Вот происхождение неба и земли, при сотворении их… [8]  

 

Аврам замолчал, ожидая, когда Шамас закончит писать то, что он ему только что надиктовал. Мальчик не отводил глаз от глиняной таблички, и Аврам заметил, с каким усердием он выводит каждую линию в вертикальных колонках, стараясь не допустить ни единой ошибки.

Наконец Шамас протянул глиняные таблички Авраму. Некоторые из написанных значков оказались трудноразличимыми однако в целом мальчик сумел грамотно записать повествование о сотворении мира.

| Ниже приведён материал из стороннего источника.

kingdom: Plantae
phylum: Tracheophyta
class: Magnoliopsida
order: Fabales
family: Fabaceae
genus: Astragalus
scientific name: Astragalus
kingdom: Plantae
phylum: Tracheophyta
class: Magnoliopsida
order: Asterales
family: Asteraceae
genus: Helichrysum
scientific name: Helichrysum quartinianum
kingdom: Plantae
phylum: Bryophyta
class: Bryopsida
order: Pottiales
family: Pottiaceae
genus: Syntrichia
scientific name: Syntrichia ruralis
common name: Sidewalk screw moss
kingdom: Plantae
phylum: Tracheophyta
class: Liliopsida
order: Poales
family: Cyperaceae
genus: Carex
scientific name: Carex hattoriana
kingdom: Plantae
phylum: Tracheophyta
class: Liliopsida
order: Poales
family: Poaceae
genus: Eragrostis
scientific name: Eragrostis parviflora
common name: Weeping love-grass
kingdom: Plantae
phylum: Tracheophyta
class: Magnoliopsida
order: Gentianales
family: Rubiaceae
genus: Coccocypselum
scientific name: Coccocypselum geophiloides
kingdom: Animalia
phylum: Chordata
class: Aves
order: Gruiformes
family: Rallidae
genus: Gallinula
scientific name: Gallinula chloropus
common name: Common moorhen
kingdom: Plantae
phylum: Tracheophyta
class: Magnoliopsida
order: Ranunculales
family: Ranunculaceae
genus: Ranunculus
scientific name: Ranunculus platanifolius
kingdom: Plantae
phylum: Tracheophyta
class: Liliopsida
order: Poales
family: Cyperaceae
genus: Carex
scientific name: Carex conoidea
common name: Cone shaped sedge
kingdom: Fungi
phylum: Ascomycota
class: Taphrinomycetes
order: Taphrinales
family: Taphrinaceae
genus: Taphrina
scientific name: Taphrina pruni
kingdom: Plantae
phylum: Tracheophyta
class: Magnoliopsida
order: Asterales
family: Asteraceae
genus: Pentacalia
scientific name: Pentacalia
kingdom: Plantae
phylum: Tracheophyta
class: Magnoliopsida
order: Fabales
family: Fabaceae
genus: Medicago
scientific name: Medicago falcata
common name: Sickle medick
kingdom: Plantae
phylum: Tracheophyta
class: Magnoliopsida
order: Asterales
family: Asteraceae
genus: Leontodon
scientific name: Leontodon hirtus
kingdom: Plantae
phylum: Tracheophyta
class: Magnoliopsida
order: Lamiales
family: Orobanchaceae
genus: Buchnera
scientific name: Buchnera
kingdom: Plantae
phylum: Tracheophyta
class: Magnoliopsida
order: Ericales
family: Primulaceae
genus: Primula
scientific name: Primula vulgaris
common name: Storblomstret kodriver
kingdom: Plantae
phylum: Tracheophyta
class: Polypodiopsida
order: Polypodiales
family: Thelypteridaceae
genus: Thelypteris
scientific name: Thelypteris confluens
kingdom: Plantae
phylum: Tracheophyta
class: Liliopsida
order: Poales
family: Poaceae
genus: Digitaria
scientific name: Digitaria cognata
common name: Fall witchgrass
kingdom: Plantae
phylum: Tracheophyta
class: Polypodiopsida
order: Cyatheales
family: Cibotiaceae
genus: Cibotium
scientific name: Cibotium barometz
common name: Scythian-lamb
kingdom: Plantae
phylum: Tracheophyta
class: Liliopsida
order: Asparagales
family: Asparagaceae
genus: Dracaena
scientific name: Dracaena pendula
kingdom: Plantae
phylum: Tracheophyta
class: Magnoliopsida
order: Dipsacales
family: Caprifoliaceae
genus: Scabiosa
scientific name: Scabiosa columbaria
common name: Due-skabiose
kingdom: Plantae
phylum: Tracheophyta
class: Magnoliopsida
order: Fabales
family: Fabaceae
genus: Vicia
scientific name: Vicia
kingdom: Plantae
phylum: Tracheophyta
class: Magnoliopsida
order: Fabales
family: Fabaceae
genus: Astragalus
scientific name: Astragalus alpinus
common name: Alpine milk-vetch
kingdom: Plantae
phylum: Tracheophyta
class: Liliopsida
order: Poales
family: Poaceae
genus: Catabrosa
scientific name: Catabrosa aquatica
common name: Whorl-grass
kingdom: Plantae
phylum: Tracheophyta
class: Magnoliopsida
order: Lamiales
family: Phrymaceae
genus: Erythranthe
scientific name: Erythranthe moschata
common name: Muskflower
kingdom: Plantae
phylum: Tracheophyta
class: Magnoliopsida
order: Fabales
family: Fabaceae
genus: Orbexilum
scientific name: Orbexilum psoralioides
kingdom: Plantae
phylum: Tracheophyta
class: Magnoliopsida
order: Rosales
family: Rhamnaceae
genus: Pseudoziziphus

– Все записано неплохо. А теперь сложи эти таблички в надежном месте, где твои братья не смогут их испортить и где они не будут мешать твоей матери. Спроси у своего отца, он скажет, куда их можно положить. Кстати, а что ты сам думаешь по поводу того, что я тебе рассказал?

– Думаю, что…

– Скажи мне, не бойся.

– Мне не хотелось бы тебя сердить, Аврам, однако твой рассказ о сотворении мира Богом Единым похож на уже известные мне рассказы о сотворении мира другими богами.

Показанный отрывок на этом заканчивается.